▶ [TASK ITEM]
The records below are to be repeated exactly, and their pictures left out.
· · · ·
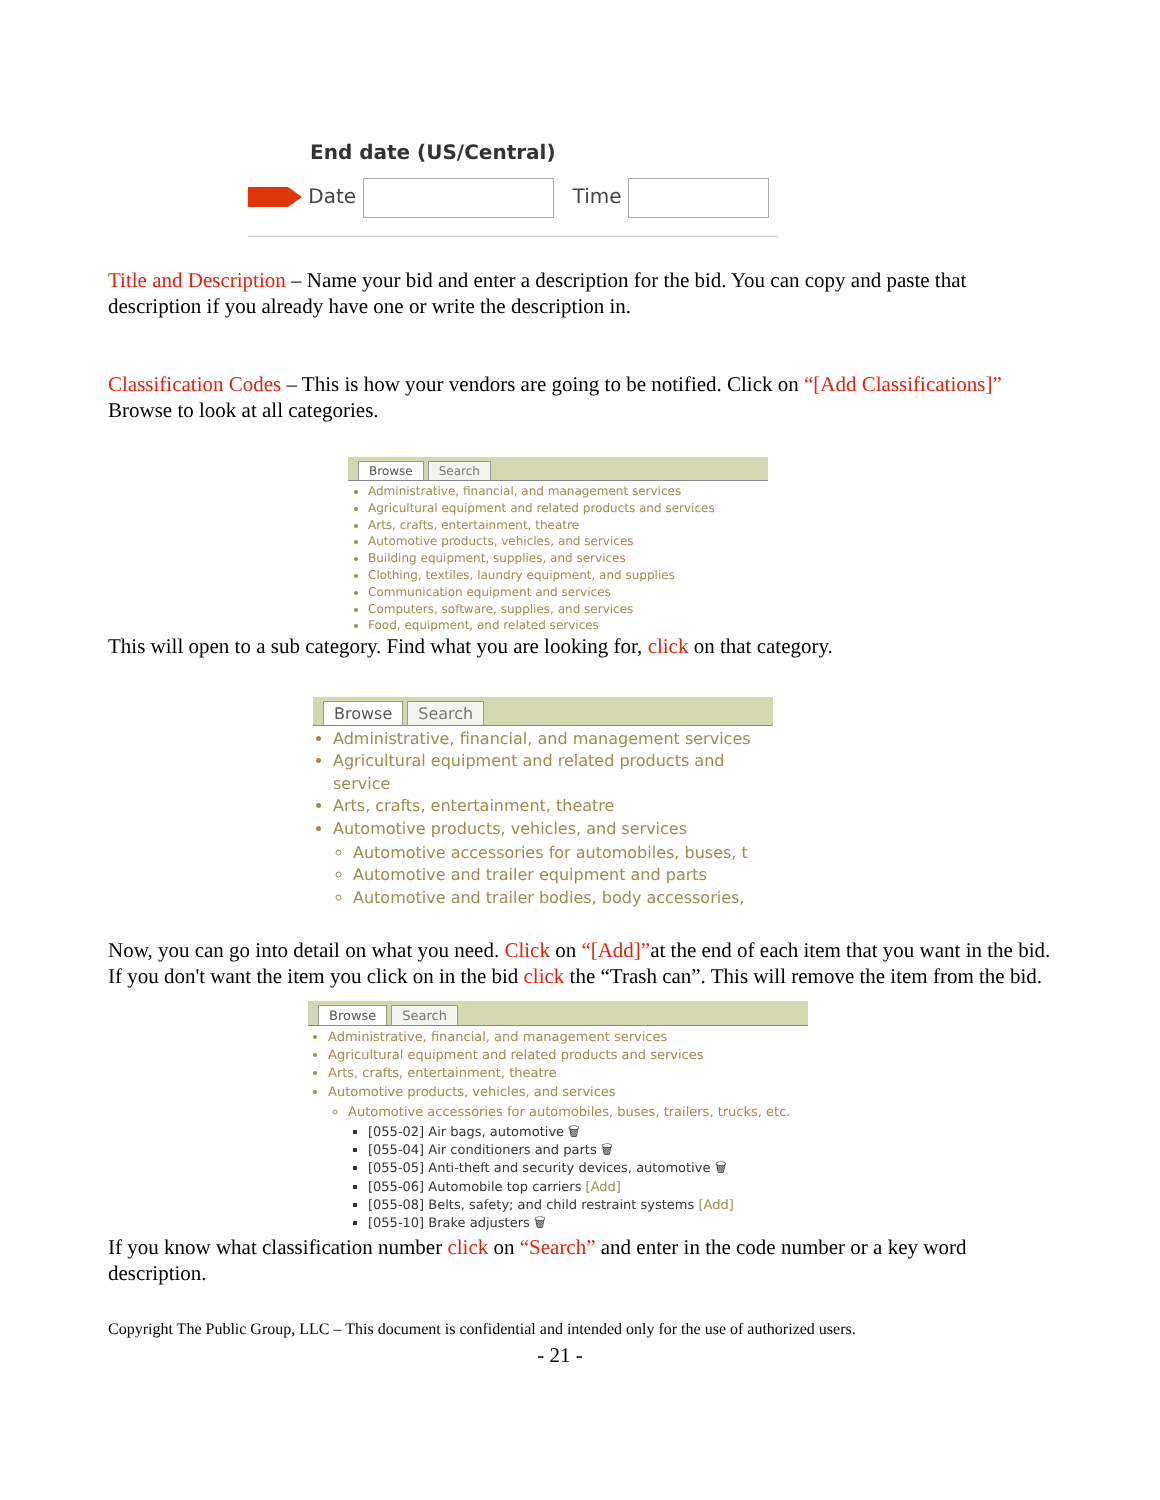End date (US/Central)
Date Time
Title and Description – Name your bid and enter a description for the bid. You can copy and paste that description if you already have one or write the description in.
Classification Codes – This is how your vendors are going to be notified. Click on “[Add Classifications]” Browse to look at all categories.
Browse Search
Administrative, financial, and management services
Agricultural equipment and related products and services
Arts, crafts, entertainment, theatre
Automotive products, vehicles, and services
Building equipment, supplies, and services
Clothing, textiles, laundry equipment, and supplies
Communication equipment and services
Computers, software, supplies, and services
Food, equipment, and related services
This will open to a sub category. Find what you are looking for, click on that category.
Browse Search
Administrative, financial, and management services
Agricultural equipment and related products and service
Arts, crafts, entertainment, theatre
Automotive products, vehicles, and services
Automotive accessories for automobiles, buses, t
Automotive and trailer equipment and parts
Automotive and trailer bodies, body accessories,
Now, you can go into detail on what you need. Click on “[Add]”at the end of each item that you want in the bid. If you don't want the item you click on in the bid click the “Trash can”. This will remove the item from the bid.
Browse Search
Administrative, financial, and management services
Agricultural equipment and related products and services
Arts, crafts, entertainment, theatre
Automotive products, vehicles, and services
Automotive accessories for automobiles, buses, trailers, trucks, etc.
[055-02] Air bags, automotive 🗑
[055-04] Air conditioners and parts 🗑
[055-05] Anti-theft and security devices, automotive 🗑
[055-06] Automobile top carriers [Add]
[055-08] Belts, safety; and child restraint systems [Add]
[055-10] Brake adjusters 🗑
If you know what classification number click on “Search” and enter in the code number or a key word description.
Copyright The Public Group, LLC – This document is confidential and intended only for the use of authorized users.
- 21 -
· · · ·
▶ [RESPONSE TO THIS TASK]
End date (US/Central)
Date Time
Title and Description – Name your bid and enter a description for the bid. You can copy and paste that description if you already have one or write the description in.
Classification Codes – This is how your vendors are going to be notified. Click on “[Add Classifications]” Browse to look at all categories.
Browse Search
Administrative, financial, and management services
Agricultural equipment and related products and services
Arts, crafts, entertainment, theatre
Automotive products, vehicles, and services
Building equipment, supplies, and services
Clothing, textiles, laundry equipment, and supplies
Communication equipment and services
Computers, software, supplies, and services
Food, equipment, and related services
This will open to a sub category. Find what you are looking for, click on that category.
Browse Search
Administrative, financial, and management services
Agricultural equipment and related products and service
Arts, crafts, entertainment, theatre
Automotive products, vehicles, and services
Automotive accessories for automobiles, buses, t
Automotive and trailer equipment and parts
Automotive and trailer bodies, body accessories,
Now, you can go into detail on what you need. Click on “[Add]”at the end of each item that you want in the bid. If you don't want the item you click on in the bid click the “Trash can”. This will remove the item from the bid.
Browse Search
Administrative, financial, and management services
Agricultural equipment and related products and services
Arts, crafts, entertainment, theatre
Automotive products, vehicles, and services
Automotive accessories for automobiles, buses, trailers, trucks, etc.
[055-02] Air bags, automotive 🗑
[055-04] Air conditioners and parts 🗑
[055-05] Anti-theft and security devices, automotive 🗑
[055-06] Automobile top carriers [Add]
[055-08] Belts, safety; and child restraint systems [Add]
[055-10] Brake adjusters 🗑
If you know what classification number click on “Search” and enter in the code number or a key word description.
Copyright The Public Group, LLC – This document is confidential and intended only for the use of authorized users.
- 21 -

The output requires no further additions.